INTRODUCTION AND OBJECTIVES
In today’s world of innovation and technology, which provides the very best opportunities for healthcare professionals, everyone wants to have the best health status, and the scope to explore the aetiological roots of different healthcare problems is limitless.
Haematuria is an ancient issue but it still generates new challenges, especially for patients who are dealing with other health problems. In our study, which included 2,500 cases of haematuria, we aimed to provide a retrospective evaluation of the aetiological and pathological properties of patients with recurrent haematuria attending our urology clinic. It is essential to identify whether haematuria is a real indicator of a prominent urological disease or just a sign of the complications of the patient’s treatments.
MATERIALS AND METHODS
While organising the retrospective study, 2,500 patients with recurrent haematuria, aged 27–93 years with a mean age of 58.2 years, and who attended the clinic within the last 87 months, were re-evaluated. A total of 1,312 patients with recurrent microscopic haematuria (412 [31.4%] males) and 1,188 patients with recurrent macroscopic haematuria (354 [29.8%] males), were evaluated retrospectively, and 934 underwent cystoscopy. The number of patients who used antiplatelet and/or anticoagulant treatment totalled 1,680 (67.2%); these patients were examined to find out whether the aetiology of haematuria was due to urinary system pathology or the result of complications from antiplatelet and/or anticoagulant treatment.

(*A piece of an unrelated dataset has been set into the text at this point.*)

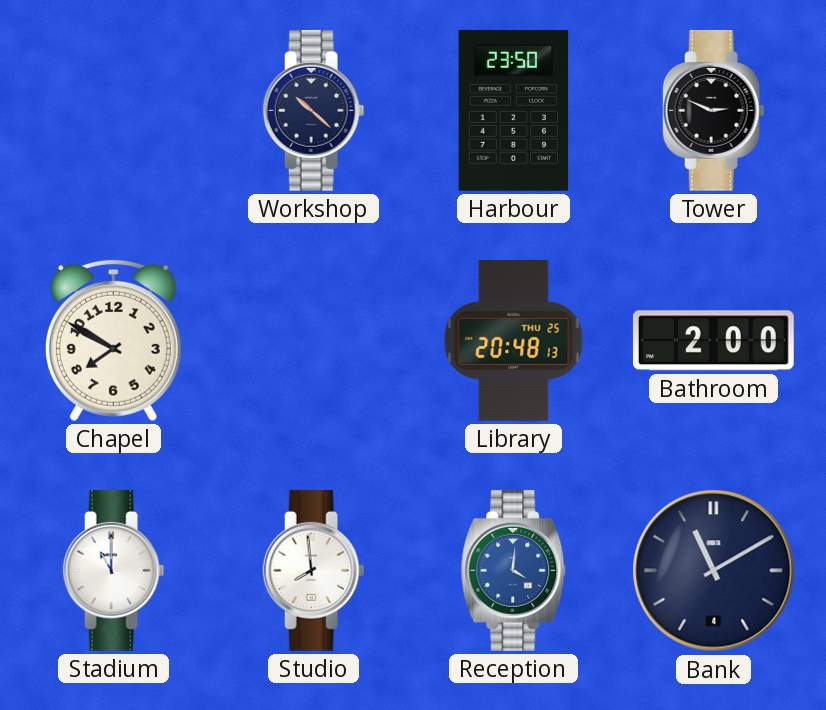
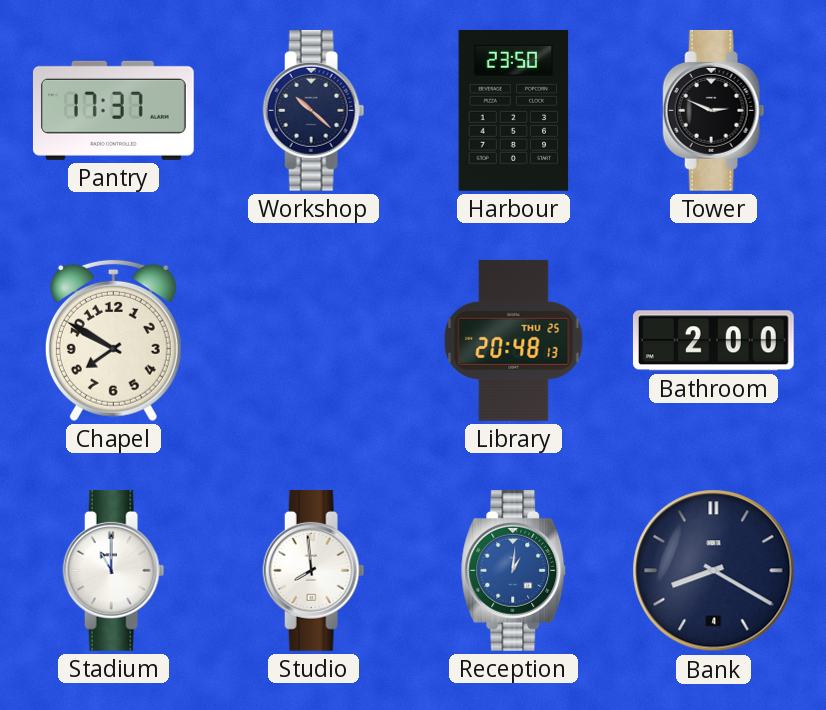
Pantry: none -> 17:37
Reception: 4:01 -> 1:01
Bank: 11:10 -> 8:20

A total of 270 (20.6%) patients with microscopic haematuria and 214 (16.3%) with macroscopic haematuria revealed urolithiasis aetiology. Furthermore, 116 (8.9%) of the microscopic haematuria patients and 92 (7.7%) of the macroscopic haematuria patients were diagnosed with tumoural lesions of the bladder following ultrasonography. However, 33 of the cases suspected of having tumoural lesions had no lesions present, but were instead diagnosed with haematoma. Twenty-eight (3.9%) of the tumoural lesions were found to be pT2 on pathological examination, with the remaining lesions being pT1G2–pT1G3. Thirty-one (2.4%) microscopic haematuria and 27 (2.3%) macroscopic haematuria cases revealed upper urinary tract transitional cell carcinoma. In 41 (4.4%) of the 934 patients undergoing cystoscopy, tumoural lesions missed during ultrasonography were found in the bladder. Of 2,500 cases, only 30 (1.2%) had renal cell carcinoma as an aetiology of recurrent haematuria. Fifty-one male patients with recurrent haematuria were diagnosed with prostate adenocarcinoma. Only 802 (32.0%) patients with recurrent haematuria revealed a real urinary system pathology, and 657 of these patients were using antiplatelet and/or anticoagulant treatment. In 792 (47.1%) of the 1,680 patients receiving antiplatelet and/or anticoagulant treatment, no urinary system pathology was detected and recurrent haematuria was accepted to be due to complications of the antiplatelet and/or anticoagulant treatment.
Recurrent haematuria is a challenging problem that always requires detailed evaluation. In cases of no urinary system pathology, recurrent haematuria can be seen as a complication during antiplatelet/anticoagulant treatment in up to 47.1% of patients. This retrospective evaluation of 87 months, containing valuable incidence data, can be used as a vital source for international guidelines of urology.